Hier ist die Erklärung für Laien, aufgeteilt in das "Früher" und das "Heute", wie du es beschreibst:
1. Das "Was" (Die Komponenten)
In deinem Beispiel nennst du spezifische Bausteine:
12V Netzteil: Die Stromversorgung, die die Energie aus der Steckdose für die feine Elektronik "verdaubar" macht.
USB über LAN (On the Edge): Das ist technisch etwas knifflig. Es bedeutet, dass USB-Daten über weite Strecken via Netzwerkkabel geschickt werden, anstatt nach 5 Metern schlappzumachen.
Anzeigen: LEDs oder kleine Displays, die den Status verraten.
2. Der Prozess: Von der Idee zum fertigen Teil
Früher musste ein Ingenieur jedes Bauteil händisch auswählen, die Datenblätter wälzen und jedes winzige Kupferkabel (Leiterbahn) auf der grünen Platte selbst ziehen. Das dauert Wochen.
Dein Szenario beschreibt den neuen Weg:
Input (Die Wunschliste): Du tippst einfach ein, was das Ding können soll. Die KI versteht die logischen Zusammenhänge.
KI-Design: Die KI "weiß", welche Bauteile (Chips, Widerstände, Stecker) miteinander kompatibel sind. Sie platziert diese optimal auf der Platine, damit keine Störungen auftreten.
Output (Das Paket):
Platinenvorschlag: Ein digitales 3D-Modell und das Layout der Kupferbahnen.

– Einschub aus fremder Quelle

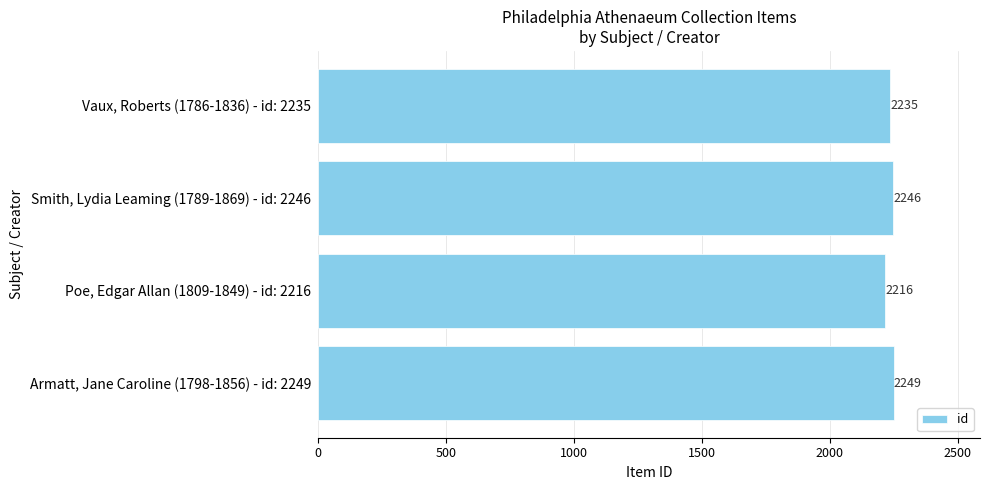

What is the sum of all values?

8946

Stückliste (BOM - Bill of Materials): Eine exakte Liste, welche Schraube und welcher Chip gekauft werden muss.
Bestellreif: Du musst nur noch auf "Kaufen" klicken. Die Daten gehen direkt an eine Fabrik, die die Platine ätzt, bestückt und dir per Post schickt.
Warum das eine kleine Revolution ist
Man nennt das oft Generative Electronics Design. Der Witz dabei ist: Du musst kein Experte für Elektrotechnik mehr sein, um komplexe Hardware zu bauen. Die KI übernimmt das "Handwerk" und prüft im Hintergrund, ob die Physik stimmt (z.B. ob die Leitungen zu heiß werden oder die Signale sich stören).
Quellen & Tools
Aktuelle Entwicklungen in diesem Bereich finden sich bei Unternehmen und Plattformen wie:
Flux.ai: Ein Tool, das bereits KI-Assistenten (Copilots) nutzt, um beim Design zu helfen und Bauteile vorzuschlagen.
JITX: Eine Software, die Schaltungsdesign durch Code ersetzt und automatisiert optimiert.
Celus: Spezialisiert darauf, aus Anforderungen direkt Stücklisten und Layouts zu generieren.
Zusammenfassend: Es ist wie bei einem Hausbau, bei dem du dem Architekten nur sagst: „Drei Zimmer, Bad, Küche, Heizung an die Nordwand.“ Die KI zeichnet die Blaupausen, kalkuliert die Steine und bestellt die Handwerker – du musst nur noch den Schlüssel umdrehen.
Gemini antwortet:
So, dann hättest du dir nach dem ersten Absätzen schon den Fauxpax mit der mysteriösen 12V Steckdose sparen können.